The specification was developed under the umbrella of the non-profit CAN in Automation (CiA) organisation. CiA is the international users’ and manufacturers’ group for Controller Area Network (CAN), developing CAN-based higher-layer protocols and device profiles together with its members. CiA’s special interest group (SIG) Crane/Spreader decided to use high-speed CAN as communication interface, and CANopen as application layer. The developed CiA 444 CANopen device profile for containerhandling machine add-on devices specifies also the content of the data to be communicated.
This includes the process data (commands and status information), configuration parameters as well as diagnostic data (emergency error codes and failure reports).
The profiles specify the CANopen interfaces for crane spreaders (part 2) and for spreaders of straddle carriers (part 3). Part 1 specifies the general definitions. Here definitions for physical layer, such as transmission rate and cabling recommendations are given. The profile may be extended by additional parts, if further add-on
device interfaces have to be standardised.
The following leading crane and spreader manufacturers and service providers jointly developed the CiA 444 profile within the special interest group: Bromma, Gottwald, ifm electronic, NSL Engineer ing (RAM Spreaders), Kalmar, Liebherr, Noell, Sontheim Industrie Elektronik, Stinis, and VDL Containersystemen. The goal of this standardisation activity was to achieve interoperability and partly interchangeability of spreaders without much reconfiguration effort.
CAN and CANopen
CANopen is a standardised application layer (EN 50325-4) for CAN, an internationally standardised serial bus system (ISO 11898-1/2). The CAN serial bus system with possible transmission rates of maximum 1 Mbit/s, was originally designed for the use in passenger cars, and is therefore very reliable and suitable for outdoor applications. Nowadays almost each passenger car in the world deploys (mostly two) CAN networks.
The CANopen application layer is the standardised solution for embedded control systems. It is applied in many machine control systems, in medical electronics, and in a broad range of off-highway vehicles.

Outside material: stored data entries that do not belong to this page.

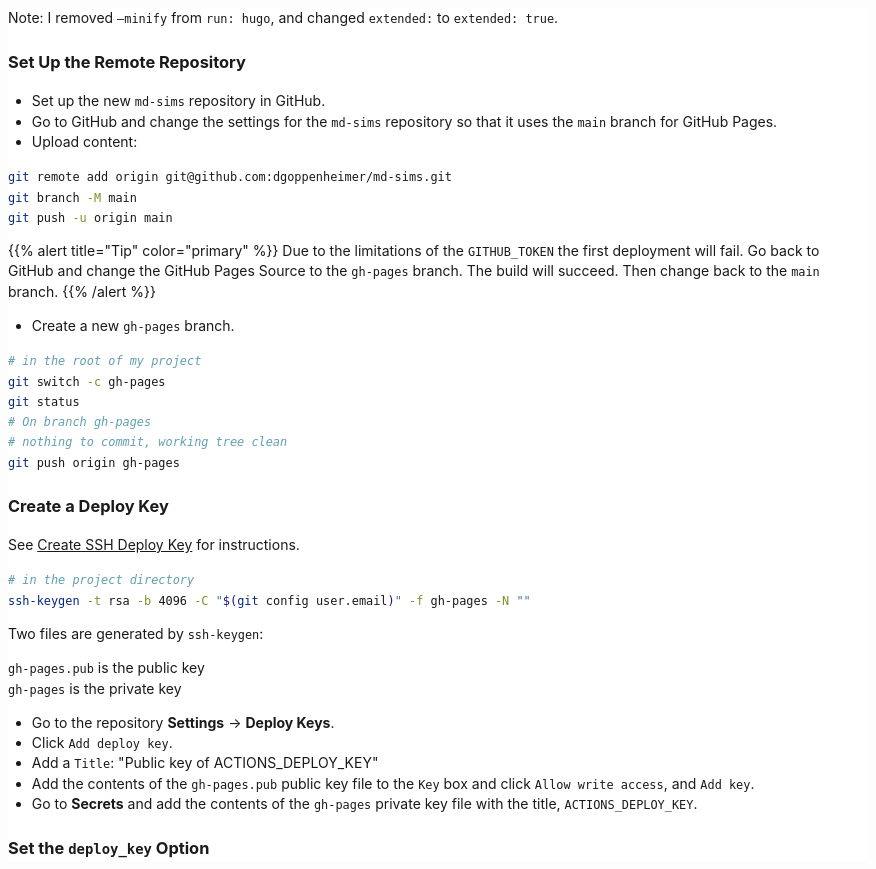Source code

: Note: I removed `–minify` from `run: hugo`, and changed `extended:` to `extended: true`.

### Set Up the Remote Repository

- Set up the new `md-sims` repository in GitHub.
- Go to GitHub and change the settings for the `md-sims` repository so that it uses the `main` branch for GitHub Pages.
- Upload content:

```bash
git remote add origin git@github.com:dgoppenheimer/md-sims.git
git branch -M main
git push -u origin main
```

{{% alert title="Tip" color="primary" %}}
Due to the limitations of the `GITHUB_TOKEN` the first deployment will fail. Go back to GitHub and change the GitHub Pages Source to the `gh-pages` branch. The build will succeed. Then change back to the `main` branch.
{{% /alert %}}

- Create a new `gh-pages` branch.

```bash
# in the root of my project
git switch -c gh-pages
git status
# On branch gh-pages
# nothing to commit, working tree clean
git push origin gh-pages
```

### Create a Deploy Key

See [Create SSH Deploy Key](https://github.com/peaceiris/actions-gh-pages#%EF%B8%8F-create-ssh-deploy-key) for instructions.

```bash
# in the project directory
ssh-keygen -t rsa -b 4096 -C "$(git config user.email)" -f gh-pages -N ""
```

Two files are generated by `ssh-keygen`:

`gh-pages.pub` is the public key  
`gh-pages` is the private key

- Go to the repository **Settings** &#8594; **Deploy Keys**.
- Click `Add deploy key`.
- Add a `Title`: "Public key of ACTIONS_DEPLOY_KEY"
- Add the contents of the `gh-pages.pub` public key file to the `Key` box and click `Allow write access`, and `Add key`.
- Go to **Secrets** and add the contents of the `gh-pages` private key file with the title, `ACTIONS_DEPLOY_KEY`.

### Set the `deploy_key` Option
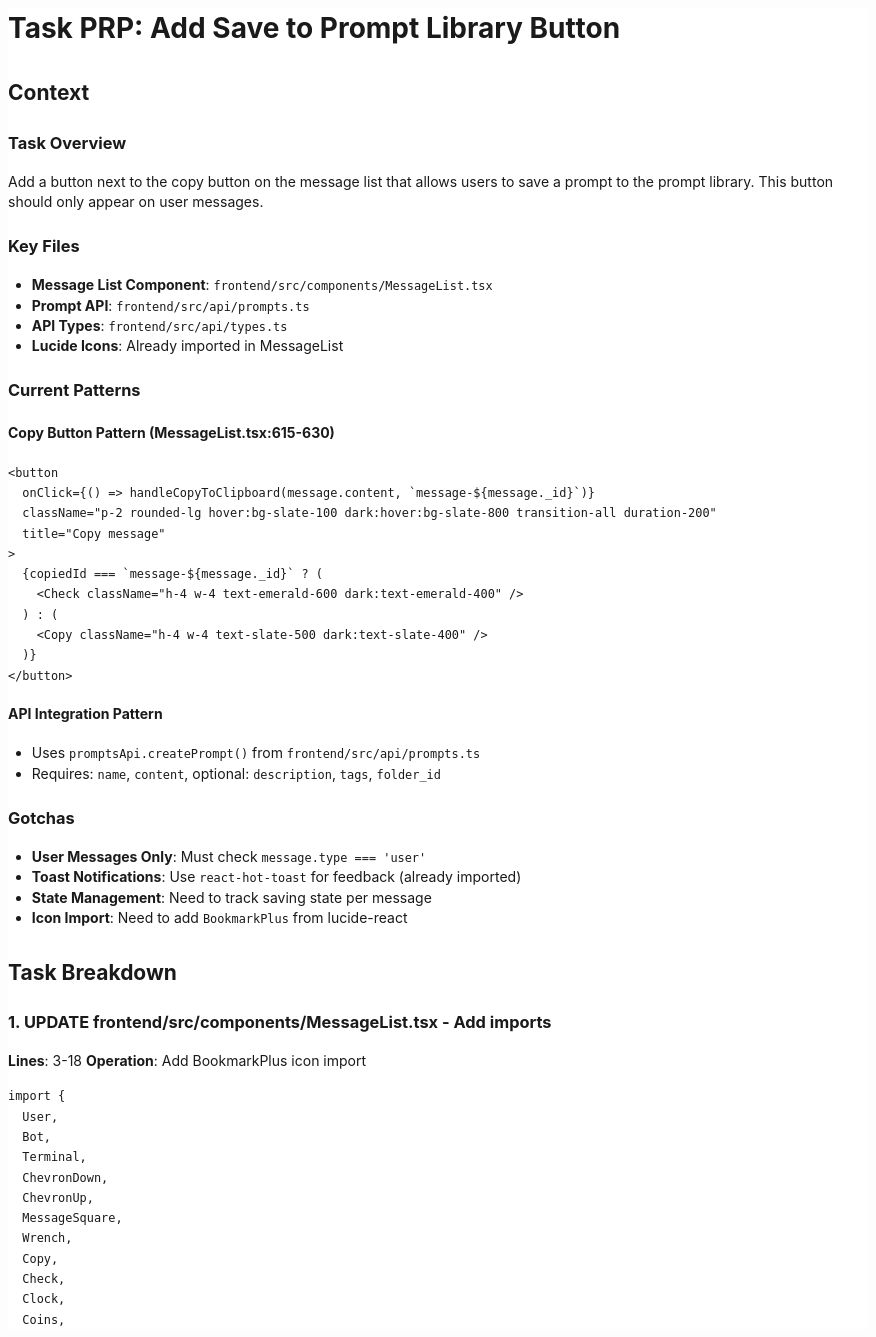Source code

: # Task PRP: Add Save to Prompt Library Button

## Context

### Task Overview
Add a button next to the copy button on the message list that allows users to save a prompt to the prompt library. This button should only appear on user messages.

### Key Files
- **Message List Component**: `frontend/src/components/MessageList.tsx`
- **Prompt API**: `frontend/src/api/prompts.ts`
- **API Types**: `frontend/src/api/types.ts`
- **Lucide Icons**: Already imported in MessageList

### Current Patterns

#### Copy Button Pattern (MessageList.tsx:615-630)
```tsx
<button
  onClick={() => handleCopyToClipboard(message.content, `message-${message._id}`)}
  className="p-2 rounded-lg hover:bg-slate-100 dark:hover:bg-slate-800 transition-all duration-200"
  title="Copy message"
>
  {copiedId === `message-${message._id}` ? (
    <Check className="h-4 w-4 text-emerald-600 dark:text-emerald-400" />
  ) : (
    <Copy className="h-4 w-4 text-slate-500 dark:text-slate-400" />
  )}
</button>
```

#### API Integration Pattern
- Uses `promptsApi.createPrompt()` from `frontend/src/api/prompts.ts`
- Requires: `name`, `content`, optional: `description`, `tags`, `folder_id`

### Gotchas
- **User Messages Only**: Must check `message.type === 'user'`
- **Toast Notifications**: Use `react-hot-toast` for feedback (already imported)
- **State Management**: Need to track saving state per message
- **Icon Import**: Need to add `BookmarkPlus` from lucide-react

## Task Breakdown

### 1. UPDATE frontend/src/components/MessageList.tsx - Add imports
**Lines**: 3-18
**Operation**: Add BookmarkPlus icon import
```tsx
import {
  User,
  Bot,
  Terminal,
  ChevronDown,
  ChevronUp,
  MessageSquare,
  Wrench,
  Copy,
  Check,
  Clock,
  Coins,
```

Compared with human-communication CANopen would be a certain language (e.g. English or German) with its grammar and basic vocabulary, which uses the Latin set of characters (CAN data link layer) printed on a paper-sheet (CAN physical layer). The CANopen device profiles define certain ‘phrases’ in order to ‘speak’ with a device in a standardised way.
Technical details
Default transmission rate of 50 kbit/s shall be supported by the devices following the CiA 444 device profile, thus allowing network lengths up to a maximum 1 km. Other transmission rates e.g. 125 kbit/s at 500 m, or 250 kbit/s at 250 m, and 500 kbit/s at 125 m, may be supported as well. No specific connector is defined. During profile development, it was also considered that retrofitting of older cranes and spreaders without a CANopen interface should be possible.
The CiA 444 profile defines that the container-handling machine controller is the network management (NMT) master controlling the NMT status (initialisation, pre-operational, operational, stopped) of the spreader. Both devices have to provide the ‘Heartbeat’ functionality, which indicates that a device is still ‘alive’ and is in the required NMT status.